Islam. Menunaikan zakat hanya diwajibkan kepada orang-orang
islam, baik zakat harta (mal) maupun zakat fitrah, berdasarkan hadits berikut
ini :
حَدَّثَنَا مُوسَى بْنُ
إِسْمَعِيلَ حَدَّثَنَا حَمَّادٌ قَالَ أَخَذْتُ مِنْ ثُمَامَةَ بْنِ عَبْدِ
اللَّهِ بْنِ أَنَسٍ كِتَابًا زَعَمَ أَنَّ أَبَا بَكْرٍ كَتَبَهُ لِأَنَسٍ
وَعَلَيْهِ خَاتِمُ رَسُولِ اللَّهِ صَلَّى اللَّهُ عَلَيْهِ وَسَلَّمَ حِينَ
بَعَثَهُ مُصَدِّقًا وَكَتَبَهُ لَهُ فَإِذَا فِيهِ هَذِهِ فَرِيضَةُ الصَّدَقَةِ
الَّتِي فَرَضَهَا رَسُولُ اللَّهِ صَلَّى اللَّهُ عَلَيْهِ وَسَلَّمَ عَلَى الْمُسْلِمِينَ
الَّتِي أَمَرَ اللَّهُ عَزَّ وَجَلَّ بِهَا
نَبِيَّهُ صَلَّى اللَّهُ عَلَيْهِ وَسَلَّمَ. (رواه ابو داود : 1339– سنن ابو داود– المكتبة الشاملة– باب فى زكاة السائمة– الجزء : 4- صفحة : 368)
Telah
menceritakan kepada kami [Musa bin Isma’il], telah menceritakan kepada kami
[Hammad], ia berkata : Saya mengambil sebuah tulisan dari [Tsumamah bin
Abdillah bin Anas], ia mengaku bahwa [Abu Bakar] telah menulisnya untuk [Anas]

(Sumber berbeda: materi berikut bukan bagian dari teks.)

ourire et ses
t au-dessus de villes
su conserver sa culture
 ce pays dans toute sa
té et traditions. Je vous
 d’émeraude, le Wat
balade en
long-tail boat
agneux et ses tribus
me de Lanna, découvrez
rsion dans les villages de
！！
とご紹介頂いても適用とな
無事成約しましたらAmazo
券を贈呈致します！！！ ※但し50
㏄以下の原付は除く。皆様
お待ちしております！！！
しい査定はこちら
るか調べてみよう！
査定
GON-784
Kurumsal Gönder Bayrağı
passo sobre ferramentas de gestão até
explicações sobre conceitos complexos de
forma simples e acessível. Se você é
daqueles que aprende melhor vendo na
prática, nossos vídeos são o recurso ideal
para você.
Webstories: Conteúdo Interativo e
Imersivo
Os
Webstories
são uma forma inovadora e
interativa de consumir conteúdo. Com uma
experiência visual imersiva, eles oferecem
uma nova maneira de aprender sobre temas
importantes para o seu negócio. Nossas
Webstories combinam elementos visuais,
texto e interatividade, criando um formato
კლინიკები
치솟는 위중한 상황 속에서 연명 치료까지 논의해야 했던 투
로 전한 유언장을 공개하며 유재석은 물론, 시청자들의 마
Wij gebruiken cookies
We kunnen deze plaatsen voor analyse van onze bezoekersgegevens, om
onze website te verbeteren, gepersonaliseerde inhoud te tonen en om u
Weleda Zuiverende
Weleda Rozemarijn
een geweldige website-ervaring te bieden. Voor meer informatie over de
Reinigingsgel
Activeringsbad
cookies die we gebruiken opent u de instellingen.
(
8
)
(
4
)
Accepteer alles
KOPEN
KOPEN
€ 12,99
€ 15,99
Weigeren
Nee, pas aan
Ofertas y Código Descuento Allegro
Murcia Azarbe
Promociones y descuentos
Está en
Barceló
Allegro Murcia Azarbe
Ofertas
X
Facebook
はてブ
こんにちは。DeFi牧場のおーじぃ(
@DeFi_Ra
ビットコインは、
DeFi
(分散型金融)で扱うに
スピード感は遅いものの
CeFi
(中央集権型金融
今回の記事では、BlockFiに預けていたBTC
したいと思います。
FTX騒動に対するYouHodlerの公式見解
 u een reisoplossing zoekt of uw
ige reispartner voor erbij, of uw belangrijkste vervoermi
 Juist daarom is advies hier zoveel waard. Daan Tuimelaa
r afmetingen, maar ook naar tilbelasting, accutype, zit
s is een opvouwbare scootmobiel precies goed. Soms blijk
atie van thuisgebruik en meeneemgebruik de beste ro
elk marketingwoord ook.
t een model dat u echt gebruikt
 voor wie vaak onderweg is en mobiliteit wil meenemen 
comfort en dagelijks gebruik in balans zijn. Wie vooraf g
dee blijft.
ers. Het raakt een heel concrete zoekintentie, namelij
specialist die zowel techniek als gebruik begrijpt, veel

dan padanya terdapat setempel Rasulullah saw, ketika beliau mengutusnya sebagai
pengambil zakat, dan ia menulis untuknya, dan ternyata tulisan tersebut berisi
: Inilah kewajiban sedekah (zakat) yang
telah diwajibkan Rasulullah saw, kepada orang-orang muslim yang telah Allah
‘Azza Wa Jalla perintahkan kepada Nabi-Nya saw. (HR. Abu Dawud : 1339, Sunan
Abu Dawud, Al-Maktabah Asy-Syamilah, bab fii zakaatis saaimah, juz : 4, hal.
368)
Orang
kafir tidak wajib menunaikan zakat dan seandainya ia mengeluarkan zakat, maka
zakatnya tidak diterima oleh Allah, berdasarkan firman Allah :
وَمَا
مَنَعَهُمْ أَنْ تُقْبَلَ مِنْهُمْ نَفَقَاتُهُمْ إِلَّا أَنَّهُمْ كَفَرُوا
بِاللَّهِ وَبِرَسُولِهِ وَلَا يَأْتُونَ الصَّلَاةَ إِلَّا وَهُمْ كُسَالَى وَلَا
يُنْفِقُونَ إِلَّا وَهُمْ كَارِهُونَ
Dan tidak ada yang
menghalangi mereka untuk diterima dari mereka nafkah-nafkahnya melainkan karena
kafir kepada Allah dan Rasul-Nya dan mereka tidak mengerjakan shalat, melainkan
dengan malas dan tidak (pula) menafkahkan (harta) mereka, melainkan dengan rasa
enggan. (QS. At-Taubah:54)
Perbedaan Pendapat[1]
a. Mazhab imam Hanafi
dan Hanbali, berpendapat bahwa orang kafir, baik kafir asli atau murtad,
tidak wajib menunaikan zakat.
b. Mazhab imam Malik,
berpendapat bahwa orang kafir, baik kafir asli atau murtad, wajib menunaikan zakat,
walaupun ia tidak sah menunaikannya, karena syarat sahnya menunaikan zakat
adalah islam.
c. Mazhab imam Syafi’i,
berpendapat bahwa kewajiban menunaikan zakat bagi orang murtad adalah wajib
yang ditangguhkan hingga ia kembali kepada islam, bila telah kembali kepada
islam, maka hukum wajib menunaikan zakat menjadi jelas baginya.
2.
Baligh dan berakal. Anak yang belum baligh dan orang
gila tidak wajib menunaikan zakat. Hadits Nabi :
حَدَّثَنَا
مُوسَى بْنُ إِسْمَعِيلَ حَدَّثَنَا وُهَيْبٌ عَنْ خَالِدٍ عَنْ أَبِي الضُّحَى
عَنْ عَلِيٍّ عَلَيْهِ السَّلَام عَنْ النَّبِيِّ صَلَّى اللَّهُ عَلَيْهِ
وَسَلَّمَ قَالَ : رُفِعَ
الْقَلَمُ عَنْ ثَلَاثَةٍ عَنْ النَّائِمِ حَتَّى يَسْتَيْقِظَ وَعَنْ الصَّبِيِّ
حَتَّى يَحْتَلِمَ وَعَنْ الْمَجْنُونِ حَتَّى يَعْقِلَ. (رواه ابو داود : 3825– سنن ابو داود– المكتبة الشاملة– بَاب فِي الْمَجْنُونِ يَسْرِقُ أَوْ يُصِيبُ حَدًّا- الجزء : 11- صفحة : 481)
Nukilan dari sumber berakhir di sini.